In February 2016, the FASB issued ASU 2016-02, Leases. The standard requires organizations that lease assets to recognize on the balance sheet assets or liabilities, as applicable, for the rights and obligations created by those leases. Additionally, the guidance modifies current guidance for lessor accounting and leveraged leases, and is effective for fiscal years beginning after December 15, 2018, and interim periods within such years. Early adoption is permitted, but the Company does not anticipate electing early adoption. The Company is currently evaluating the impact of the adoption of this guidance on its consolidated financial statements.
In January 2016, the FASB issued ASU 2016-01, Recognition and Measurement of Financial Assets and Financial Liabilities, which amends prior guidance on accounting for equity investments and financial liabilities. The new standard amends certain aspects of accounting and disclosure requirements for financial instruments, including the requirement that equity investments with readily determinable fair values be measured at fair value with changes in fair value recognized in results of operations. The new standard does not apply to investments accounted for under the equity method of accounting or those that result in consolidation of the investee. Equity investments that do not have readily determinable fair values may be measured at fair value or at cost minus impairment adjusted for changes in observable prices. A financial liability that is measured at fair value in accordance with the fair value option is required to be presented separately in other comprehensive income for the portion of the total change in the fair value resulting from change in the instrument-specific credit risk. In addition, a valuation allowance should be evaluated on deferred tax assets related to available-for-sale debt securities in combination with other deferred tax assets. The guidance is effective for fiscal years beginning after December 15, 2017, and interim periods within such years. Early adoption is permitted but the Company does not anticipate electing early adoption. The Company does not expect the adoption of this guidance to have a material impact on its consolidated financial statements.
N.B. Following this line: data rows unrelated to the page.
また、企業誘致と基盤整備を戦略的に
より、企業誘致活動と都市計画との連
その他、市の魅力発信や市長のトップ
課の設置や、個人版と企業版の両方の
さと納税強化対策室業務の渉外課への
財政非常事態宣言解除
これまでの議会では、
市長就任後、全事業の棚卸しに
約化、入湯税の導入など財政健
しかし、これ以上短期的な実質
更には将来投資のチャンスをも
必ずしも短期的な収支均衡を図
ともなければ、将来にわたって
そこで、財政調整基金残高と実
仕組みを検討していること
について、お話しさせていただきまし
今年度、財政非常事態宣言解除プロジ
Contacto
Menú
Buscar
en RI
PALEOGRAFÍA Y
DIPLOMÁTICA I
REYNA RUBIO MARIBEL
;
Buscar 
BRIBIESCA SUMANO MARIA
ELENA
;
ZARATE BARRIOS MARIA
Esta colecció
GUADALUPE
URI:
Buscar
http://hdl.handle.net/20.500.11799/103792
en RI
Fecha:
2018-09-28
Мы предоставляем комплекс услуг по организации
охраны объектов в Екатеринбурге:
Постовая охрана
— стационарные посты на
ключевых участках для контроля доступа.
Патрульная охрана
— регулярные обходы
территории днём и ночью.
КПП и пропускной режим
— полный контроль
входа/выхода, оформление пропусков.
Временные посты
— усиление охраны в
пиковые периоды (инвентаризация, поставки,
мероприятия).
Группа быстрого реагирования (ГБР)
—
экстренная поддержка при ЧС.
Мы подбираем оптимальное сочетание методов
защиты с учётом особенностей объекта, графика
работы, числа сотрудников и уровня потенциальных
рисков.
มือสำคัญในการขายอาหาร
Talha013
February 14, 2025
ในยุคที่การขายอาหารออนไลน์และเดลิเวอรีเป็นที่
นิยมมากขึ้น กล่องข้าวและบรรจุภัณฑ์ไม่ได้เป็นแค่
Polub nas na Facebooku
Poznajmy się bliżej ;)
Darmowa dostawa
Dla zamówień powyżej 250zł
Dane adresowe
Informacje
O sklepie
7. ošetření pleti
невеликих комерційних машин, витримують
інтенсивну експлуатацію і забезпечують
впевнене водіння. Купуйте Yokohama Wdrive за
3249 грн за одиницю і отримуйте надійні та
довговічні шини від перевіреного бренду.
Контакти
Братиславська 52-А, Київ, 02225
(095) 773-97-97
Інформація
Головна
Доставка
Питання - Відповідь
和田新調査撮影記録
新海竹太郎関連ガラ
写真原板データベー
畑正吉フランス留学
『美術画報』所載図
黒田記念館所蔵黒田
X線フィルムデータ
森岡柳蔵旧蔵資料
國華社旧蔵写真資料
In May 2014, the FASB issued new revenue recognition guidance in ASC 606, Revenue from Contracts with Customers, for entities, providing a single, comprehensive model to account for revenue arising from contracts with customers. In addition, The FASB recently issued ASUs 2016-08, 2016-10, 2016-12, 2016-20 and 2017-05, all of which are further clarifying amendments to ASU 2014-09. The new standard requires significantly expanded disclosures regarding the qualitative and quantitative information of an entity’s nature, amount, timing, and uncertainty of revenue and cash flows arising from contracts with customers. The guidance is anticipated to be effective for the Company in 2018. Early adoption is permitted in 2017. The Company does not expect the adoption of this guidance to have a material impact on its consolidated financial statements.